Computational and Data-Driven Geophysics
Since the 1960s, it has been well established that the Earth’s hard outermost shell (a.k.a. the lithosphere which is a layer of about 100-250 km thick of relatively cold and hard rocks) is broken into 7 large and numerous small pieces termed as tectonic plates. Relative movement of up to tens of centimeters per year over millions of years along the boundaries of the plates (such as the San Andreas Fault in California which separates the Pacific and North American plates) produces more than 90% of all the earthquakes and volcanoes. However, the mechanisms driving plate motion are still poorly understood. This project aims at imaging Earth’s interior mechanical anisotropy and layered structures through intensive computer processing of elastic waves produced by earthquakes and recorded by tens of thousands of seismic recording stations worldwide.
Seismic azimuthal anisotropy of the Earth’s mantle beneath the North American, South American, African, and Eurasian plates will be characterized using a shear-wave splitting technique to explore the relationship between plate motion and mantle flow.
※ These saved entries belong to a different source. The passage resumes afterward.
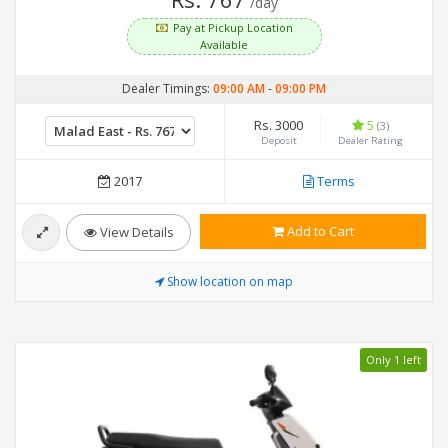
/day
Pay at Pickup Location
Available
Dealer Timings:
09:00 AM
-
09:00 PM
Rs. 3000
5
(3)
Deposit
Dealer Rating
2017
Terms
Add to Cart
View Details
Show location on map
Only 1 left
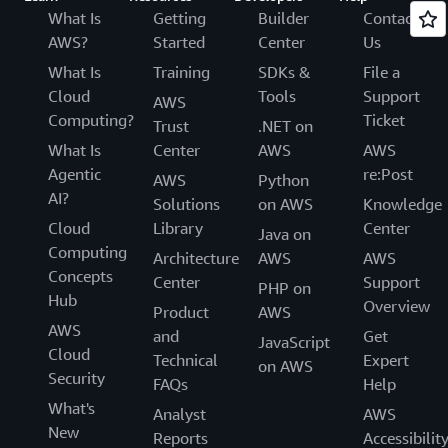
What Is
Getting
Builder
Contact
AWS?
Started
Center
Us
What Is
Training
SDKs &
File a
Cloud
Tools
Support
AWS
Computing?
Ticket
Trust
.NET on
What Is
Center
AWS
AWS
Agentic
re:Post
AWS
Python
AI?
Solutions
on AWS
Knowledge
Cloud
Library
Center
Java on
Computing
Architecture
AWS
AWS
Concepts
Center
Support
PHP on
Hub
Overview
Product
AWS
AWS
and
Get
JavaScript
Cloud
Technical
Expert
on AWS
Security
FAQs
Help
What's
Analyst
AWS
New
Reports
Accessibilit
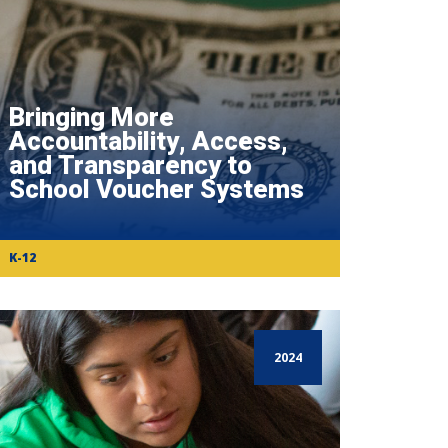
Bringing More
Accountability, Access,
and Transparency to
School Voucher Systems
K-12
2024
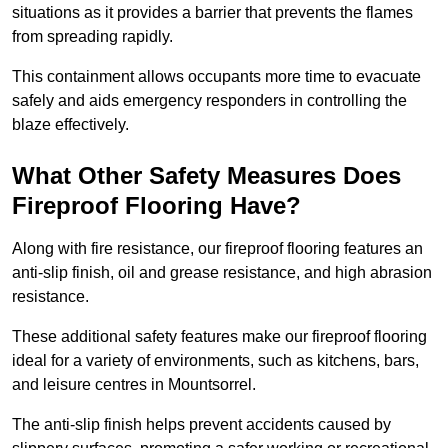
situations as it provides a barrier that prevents the flames
from spreading rapidly.
This containment allows occupants more time to evacuate
safely and aids emergency responders in controlling the
blaze effectively.
What Other Safety Measures Does
Fireproof Flooring Have?
Along with fire resistance, our fireproof flooring features an
anti-slip finish, oil and grease resistance, and high abrasion
resistance.
These additional safety features make our fireproof flooring
ideal for a variety of environments, such as kitchens, bars,
and leisure centres in Mountsorrel.
The anti-slip finish helps prevent accidents caused by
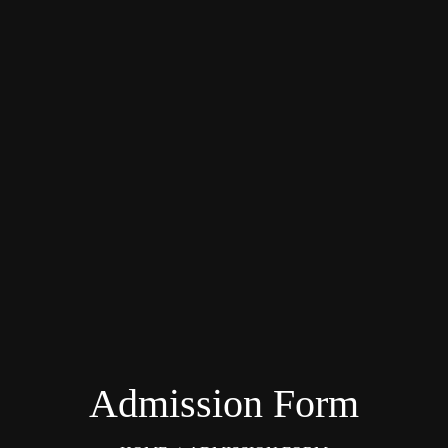
Admission Form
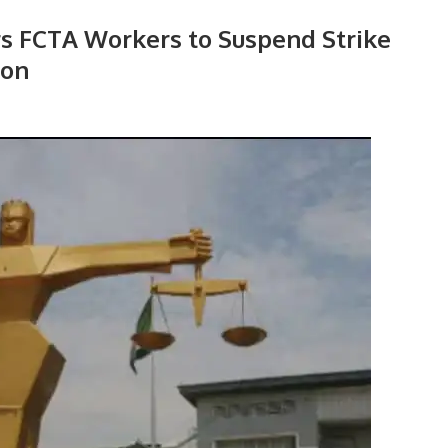
rs FCTA Workers to Suspend Strike
ion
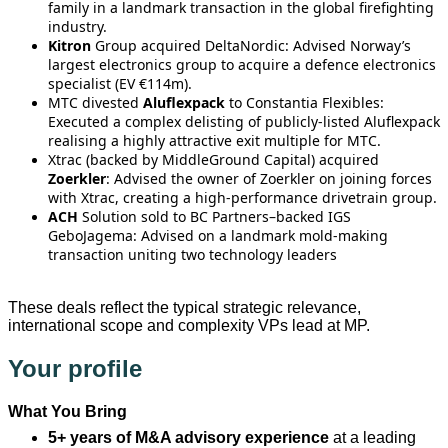
family in a landmark transaction in the global firefighting
industry.
Kitron
Group acquired DeltaNordic: Advised Norway’s
largest electronics group to acquire a defence electronics
specialist (EV €114m).
MTC divested
Aluflexpack
to Constantia Flexibles:
Executed a complex delisting of publicly-listed Aluflexpack
realising a highly attractive exit multiple for MTC.
Xtrac (backed by MiddleGround Capital) acquired
Zoerkler
: Advised the owner of Zoerkler on joining forces
with Xtrac, creating a high‑performance drivetrain group.
ACH
Solution sold to BC Partners–backed IGS
GeboJagema: Advised on a landmark mold‑making
transaction uniting two technology leaders
These deals reflect the typical strategic relevance,
international scope and complexity VPs lead at MP.
Your profile
What You Bring
5+ years of M&A advisory experience
at a leading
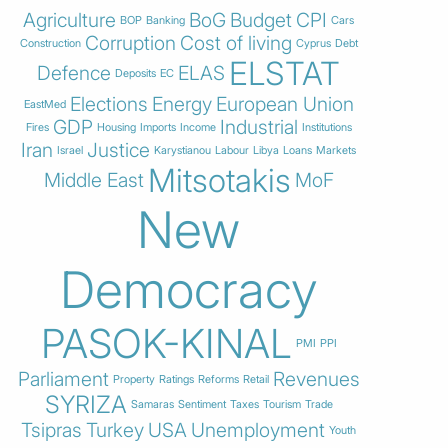
Agriculture
BoG
Budget
CPI
BOP
Banking
Cars
Corruption
Cost of living
Construction
Cyprus
Debt
ELSTAT
Defence
ELAS
Deposits
EC
Elections
Energy
European Union
EastMed
GDP
Industrial
Fires
Housing
Imports
Income
Institutions
Iran
Justice
Israel
Karystianou
Labour
Libya
Loans
Markets
Mitsotakis
Middle East
MoF
New
Democracy
PASOK-KINAL
PMI
PPI
Parliament
Revenues
Property
Ratings
Reforms
Retail
SYRIZA
Samaras
Sentiment
Taxes
Tourism
Trade
Tsipras
Turkey
USA
Unemployment
Youth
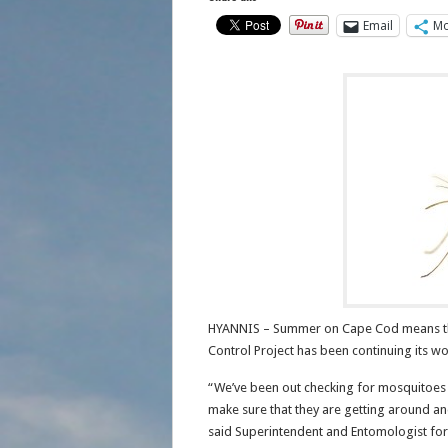
Email
Mo
HYANNIS – Summer on Cape Cod means th
Control Project has been continuing its w
“We’ve been out checking for mosquitoes 
make sure that they are getting around and 
said Superintendent and Entomologist for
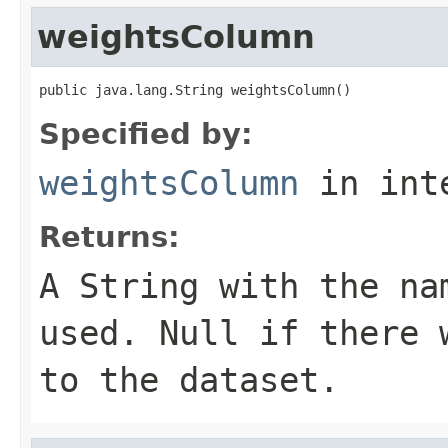
weightsColumn
public java.lang.String weightsColumn()
Specified by:
weightsColumn
in int
Returns:
A
String
with the nam
used. Null if there 
to the dataset.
The topography of the 410 and 660 km discontinuities, which represent abrupt changes of phases inside the Earth’s mantle, will be measured beneath the four tectonic plates using P-to-S converted waves with unprecedented spatial resolution to quantify temperature anomalies associated with mantle thermal upwelling and downwelling. Most of the research projects involve computer-intensive processing and inversion of terabyte-scale geophysical (mostly seismological) data recorded by thousands of recording stations.
Dr. Gao's research emphasizes the combination of geology, physics, mathematics, and computer science to explore the Earth. We image the structure of the Earth's deep interior using elastic waves produced by earthquakes, and study the distribution of earthquakes and volcanic eruptions in space and time.